For the Senators, Alfredsson isn’t a player you should ever take your eyes off of, Kyle Turris led the team in goals and points, and Gonchar is still a consistent threat.
Offensively the difference between these teams is night and day, the Canadiens had the fifth best offense in the regular season, and the Senators the fourth worst. On the other hand the Senators finished second in goals against, while the Canadiens were a pedestrian 14th. Craig Anderson has better post season numbers, and should be able to snatch a game or two, but the Habs should win it.
#3 vs. #6
When it comes to winning the Southeast Division, the Washington Capitals have had that locked down for most of its existance, it seems only fitting they should finish its last season on top. Unfortunately, that’s all they seem to be able to win. Maybe this year with a rejuvinated Ovechkin, a mature Carlson and Alzner, and most miraculously a healthy Green they can turn in a good performence.
Last year the New York Rangers went to the Eastern Conference finals, and but for the skill of Adam Henrique, might have gone further. Some might consider it a problem when their 12th best paid forward leads the team in scoring, especially when that player makes roughly 10% of their highest paid forward, for the Rangers, that’s just the way things are.
Players to watch:
The Caps bost a potent offense, and a bit more grit than they are given credit for, Troy Brouwer was second in goals this season, Chimera had a big season last year, and Backstrom has finally started to round back into All Star form.
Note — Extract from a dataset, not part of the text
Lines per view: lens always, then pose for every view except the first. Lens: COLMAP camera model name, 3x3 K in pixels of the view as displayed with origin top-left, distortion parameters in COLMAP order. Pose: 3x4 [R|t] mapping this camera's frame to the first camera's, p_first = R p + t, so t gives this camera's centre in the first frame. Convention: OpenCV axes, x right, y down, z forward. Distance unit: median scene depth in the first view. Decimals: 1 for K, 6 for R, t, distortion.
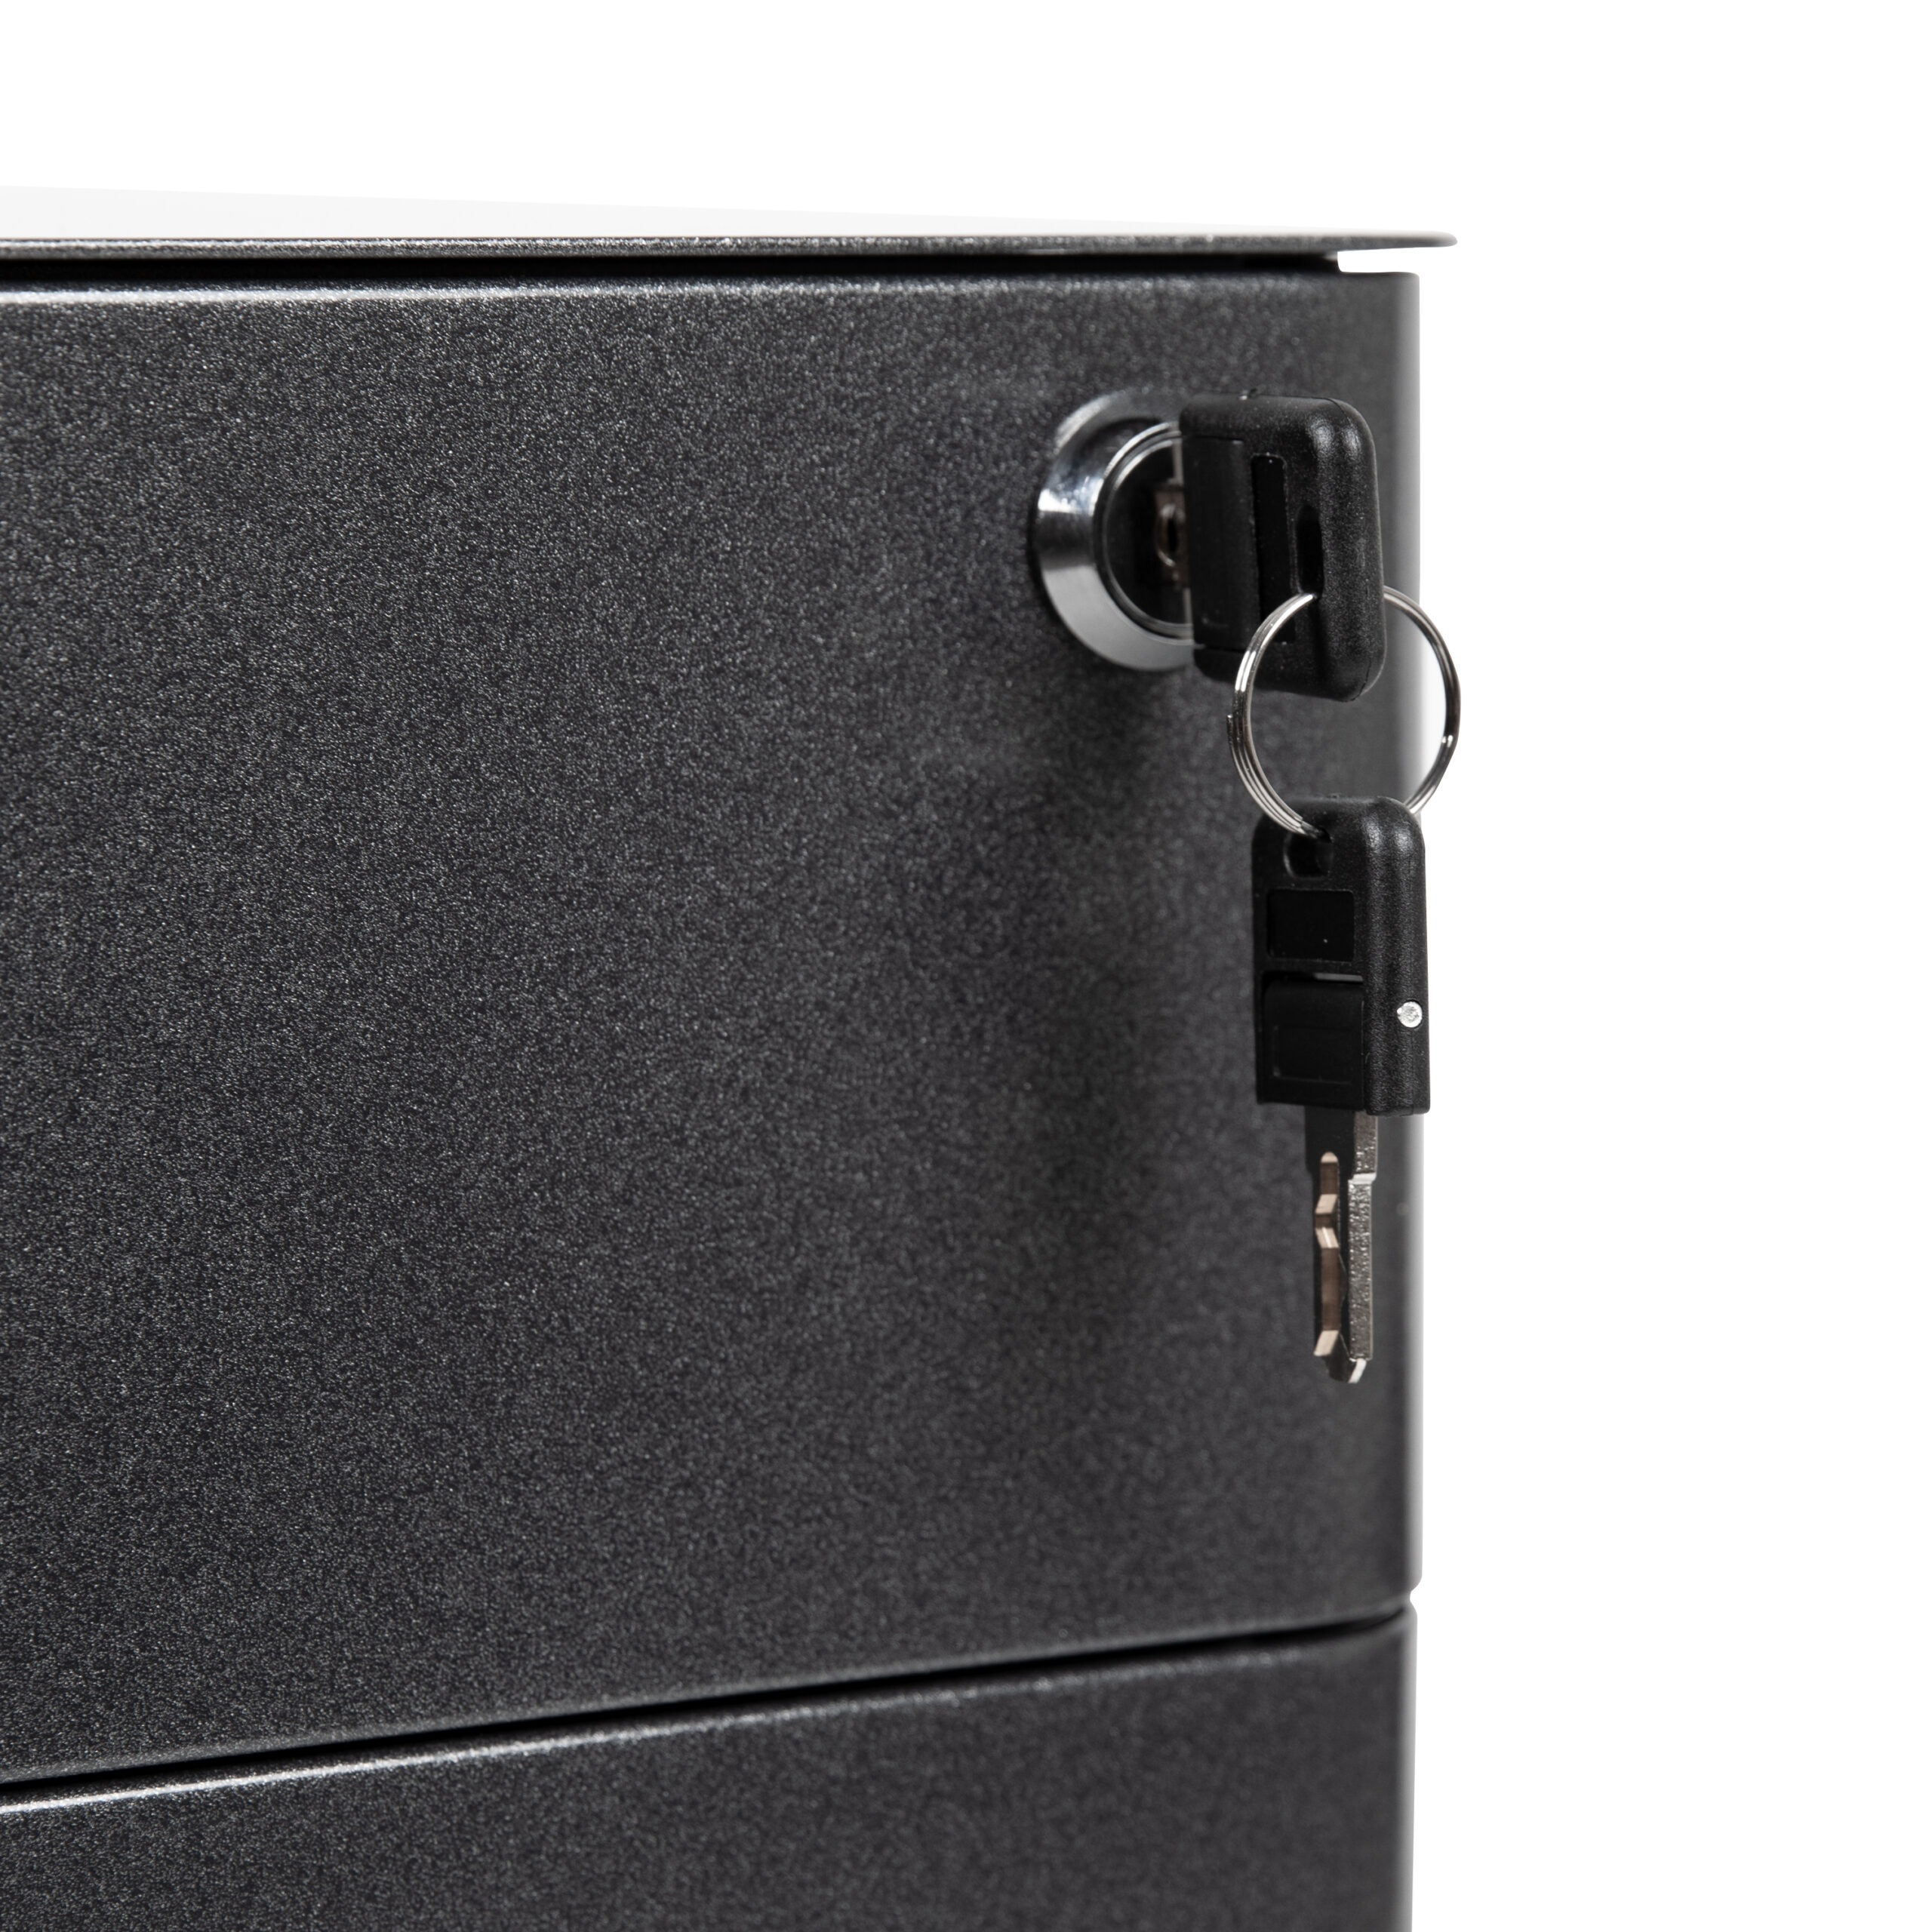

While Stepan led the Rangers in scoring, Richards, Nash and Callahan have got to be due for an offensive explosion at some point, right?
#4 vs. #5
The Boston Bruins had a heap of distractions towards the end of the season with bombings, blizzards and forever long pregame ceremonies, which might excuse their poor play if it hadn’t been a season long occurance. The positives for the Bruins are that they are pretty healthy physically. The negative is that no one knows where their collective head is.
The Maple Leafs are making their return to the playoffs. Lots of this team hasn’t played in the playoffs at all, and some who have aren’t all that good in the second season. Lupul and Van Riemsdyk have the most playoff experience, Kessel is a point per game player in the playoffs, but he’ll have to get over his ineffectiveness against Chara and Boston in a hurry to keep that going.
Players to watch:
For the Bruins, everyone is waiting on Soderberg to make his impact felt, but he may well sit, watch Bergeron per usual, and see if Ference and Lucic can keep up their snarl.
The Maple Leafs have woefully underused Grabovski this season, and he might just be the key to winning this series, Kadri and Gunnarsson should also be in your crosshairs.
The Bruins played poorly down the stretch, but the Leafs are new as a team to the playoffs, and have a bug in their heads about the Bruins. Expect a lot of physical play and for the team that wants it more to win.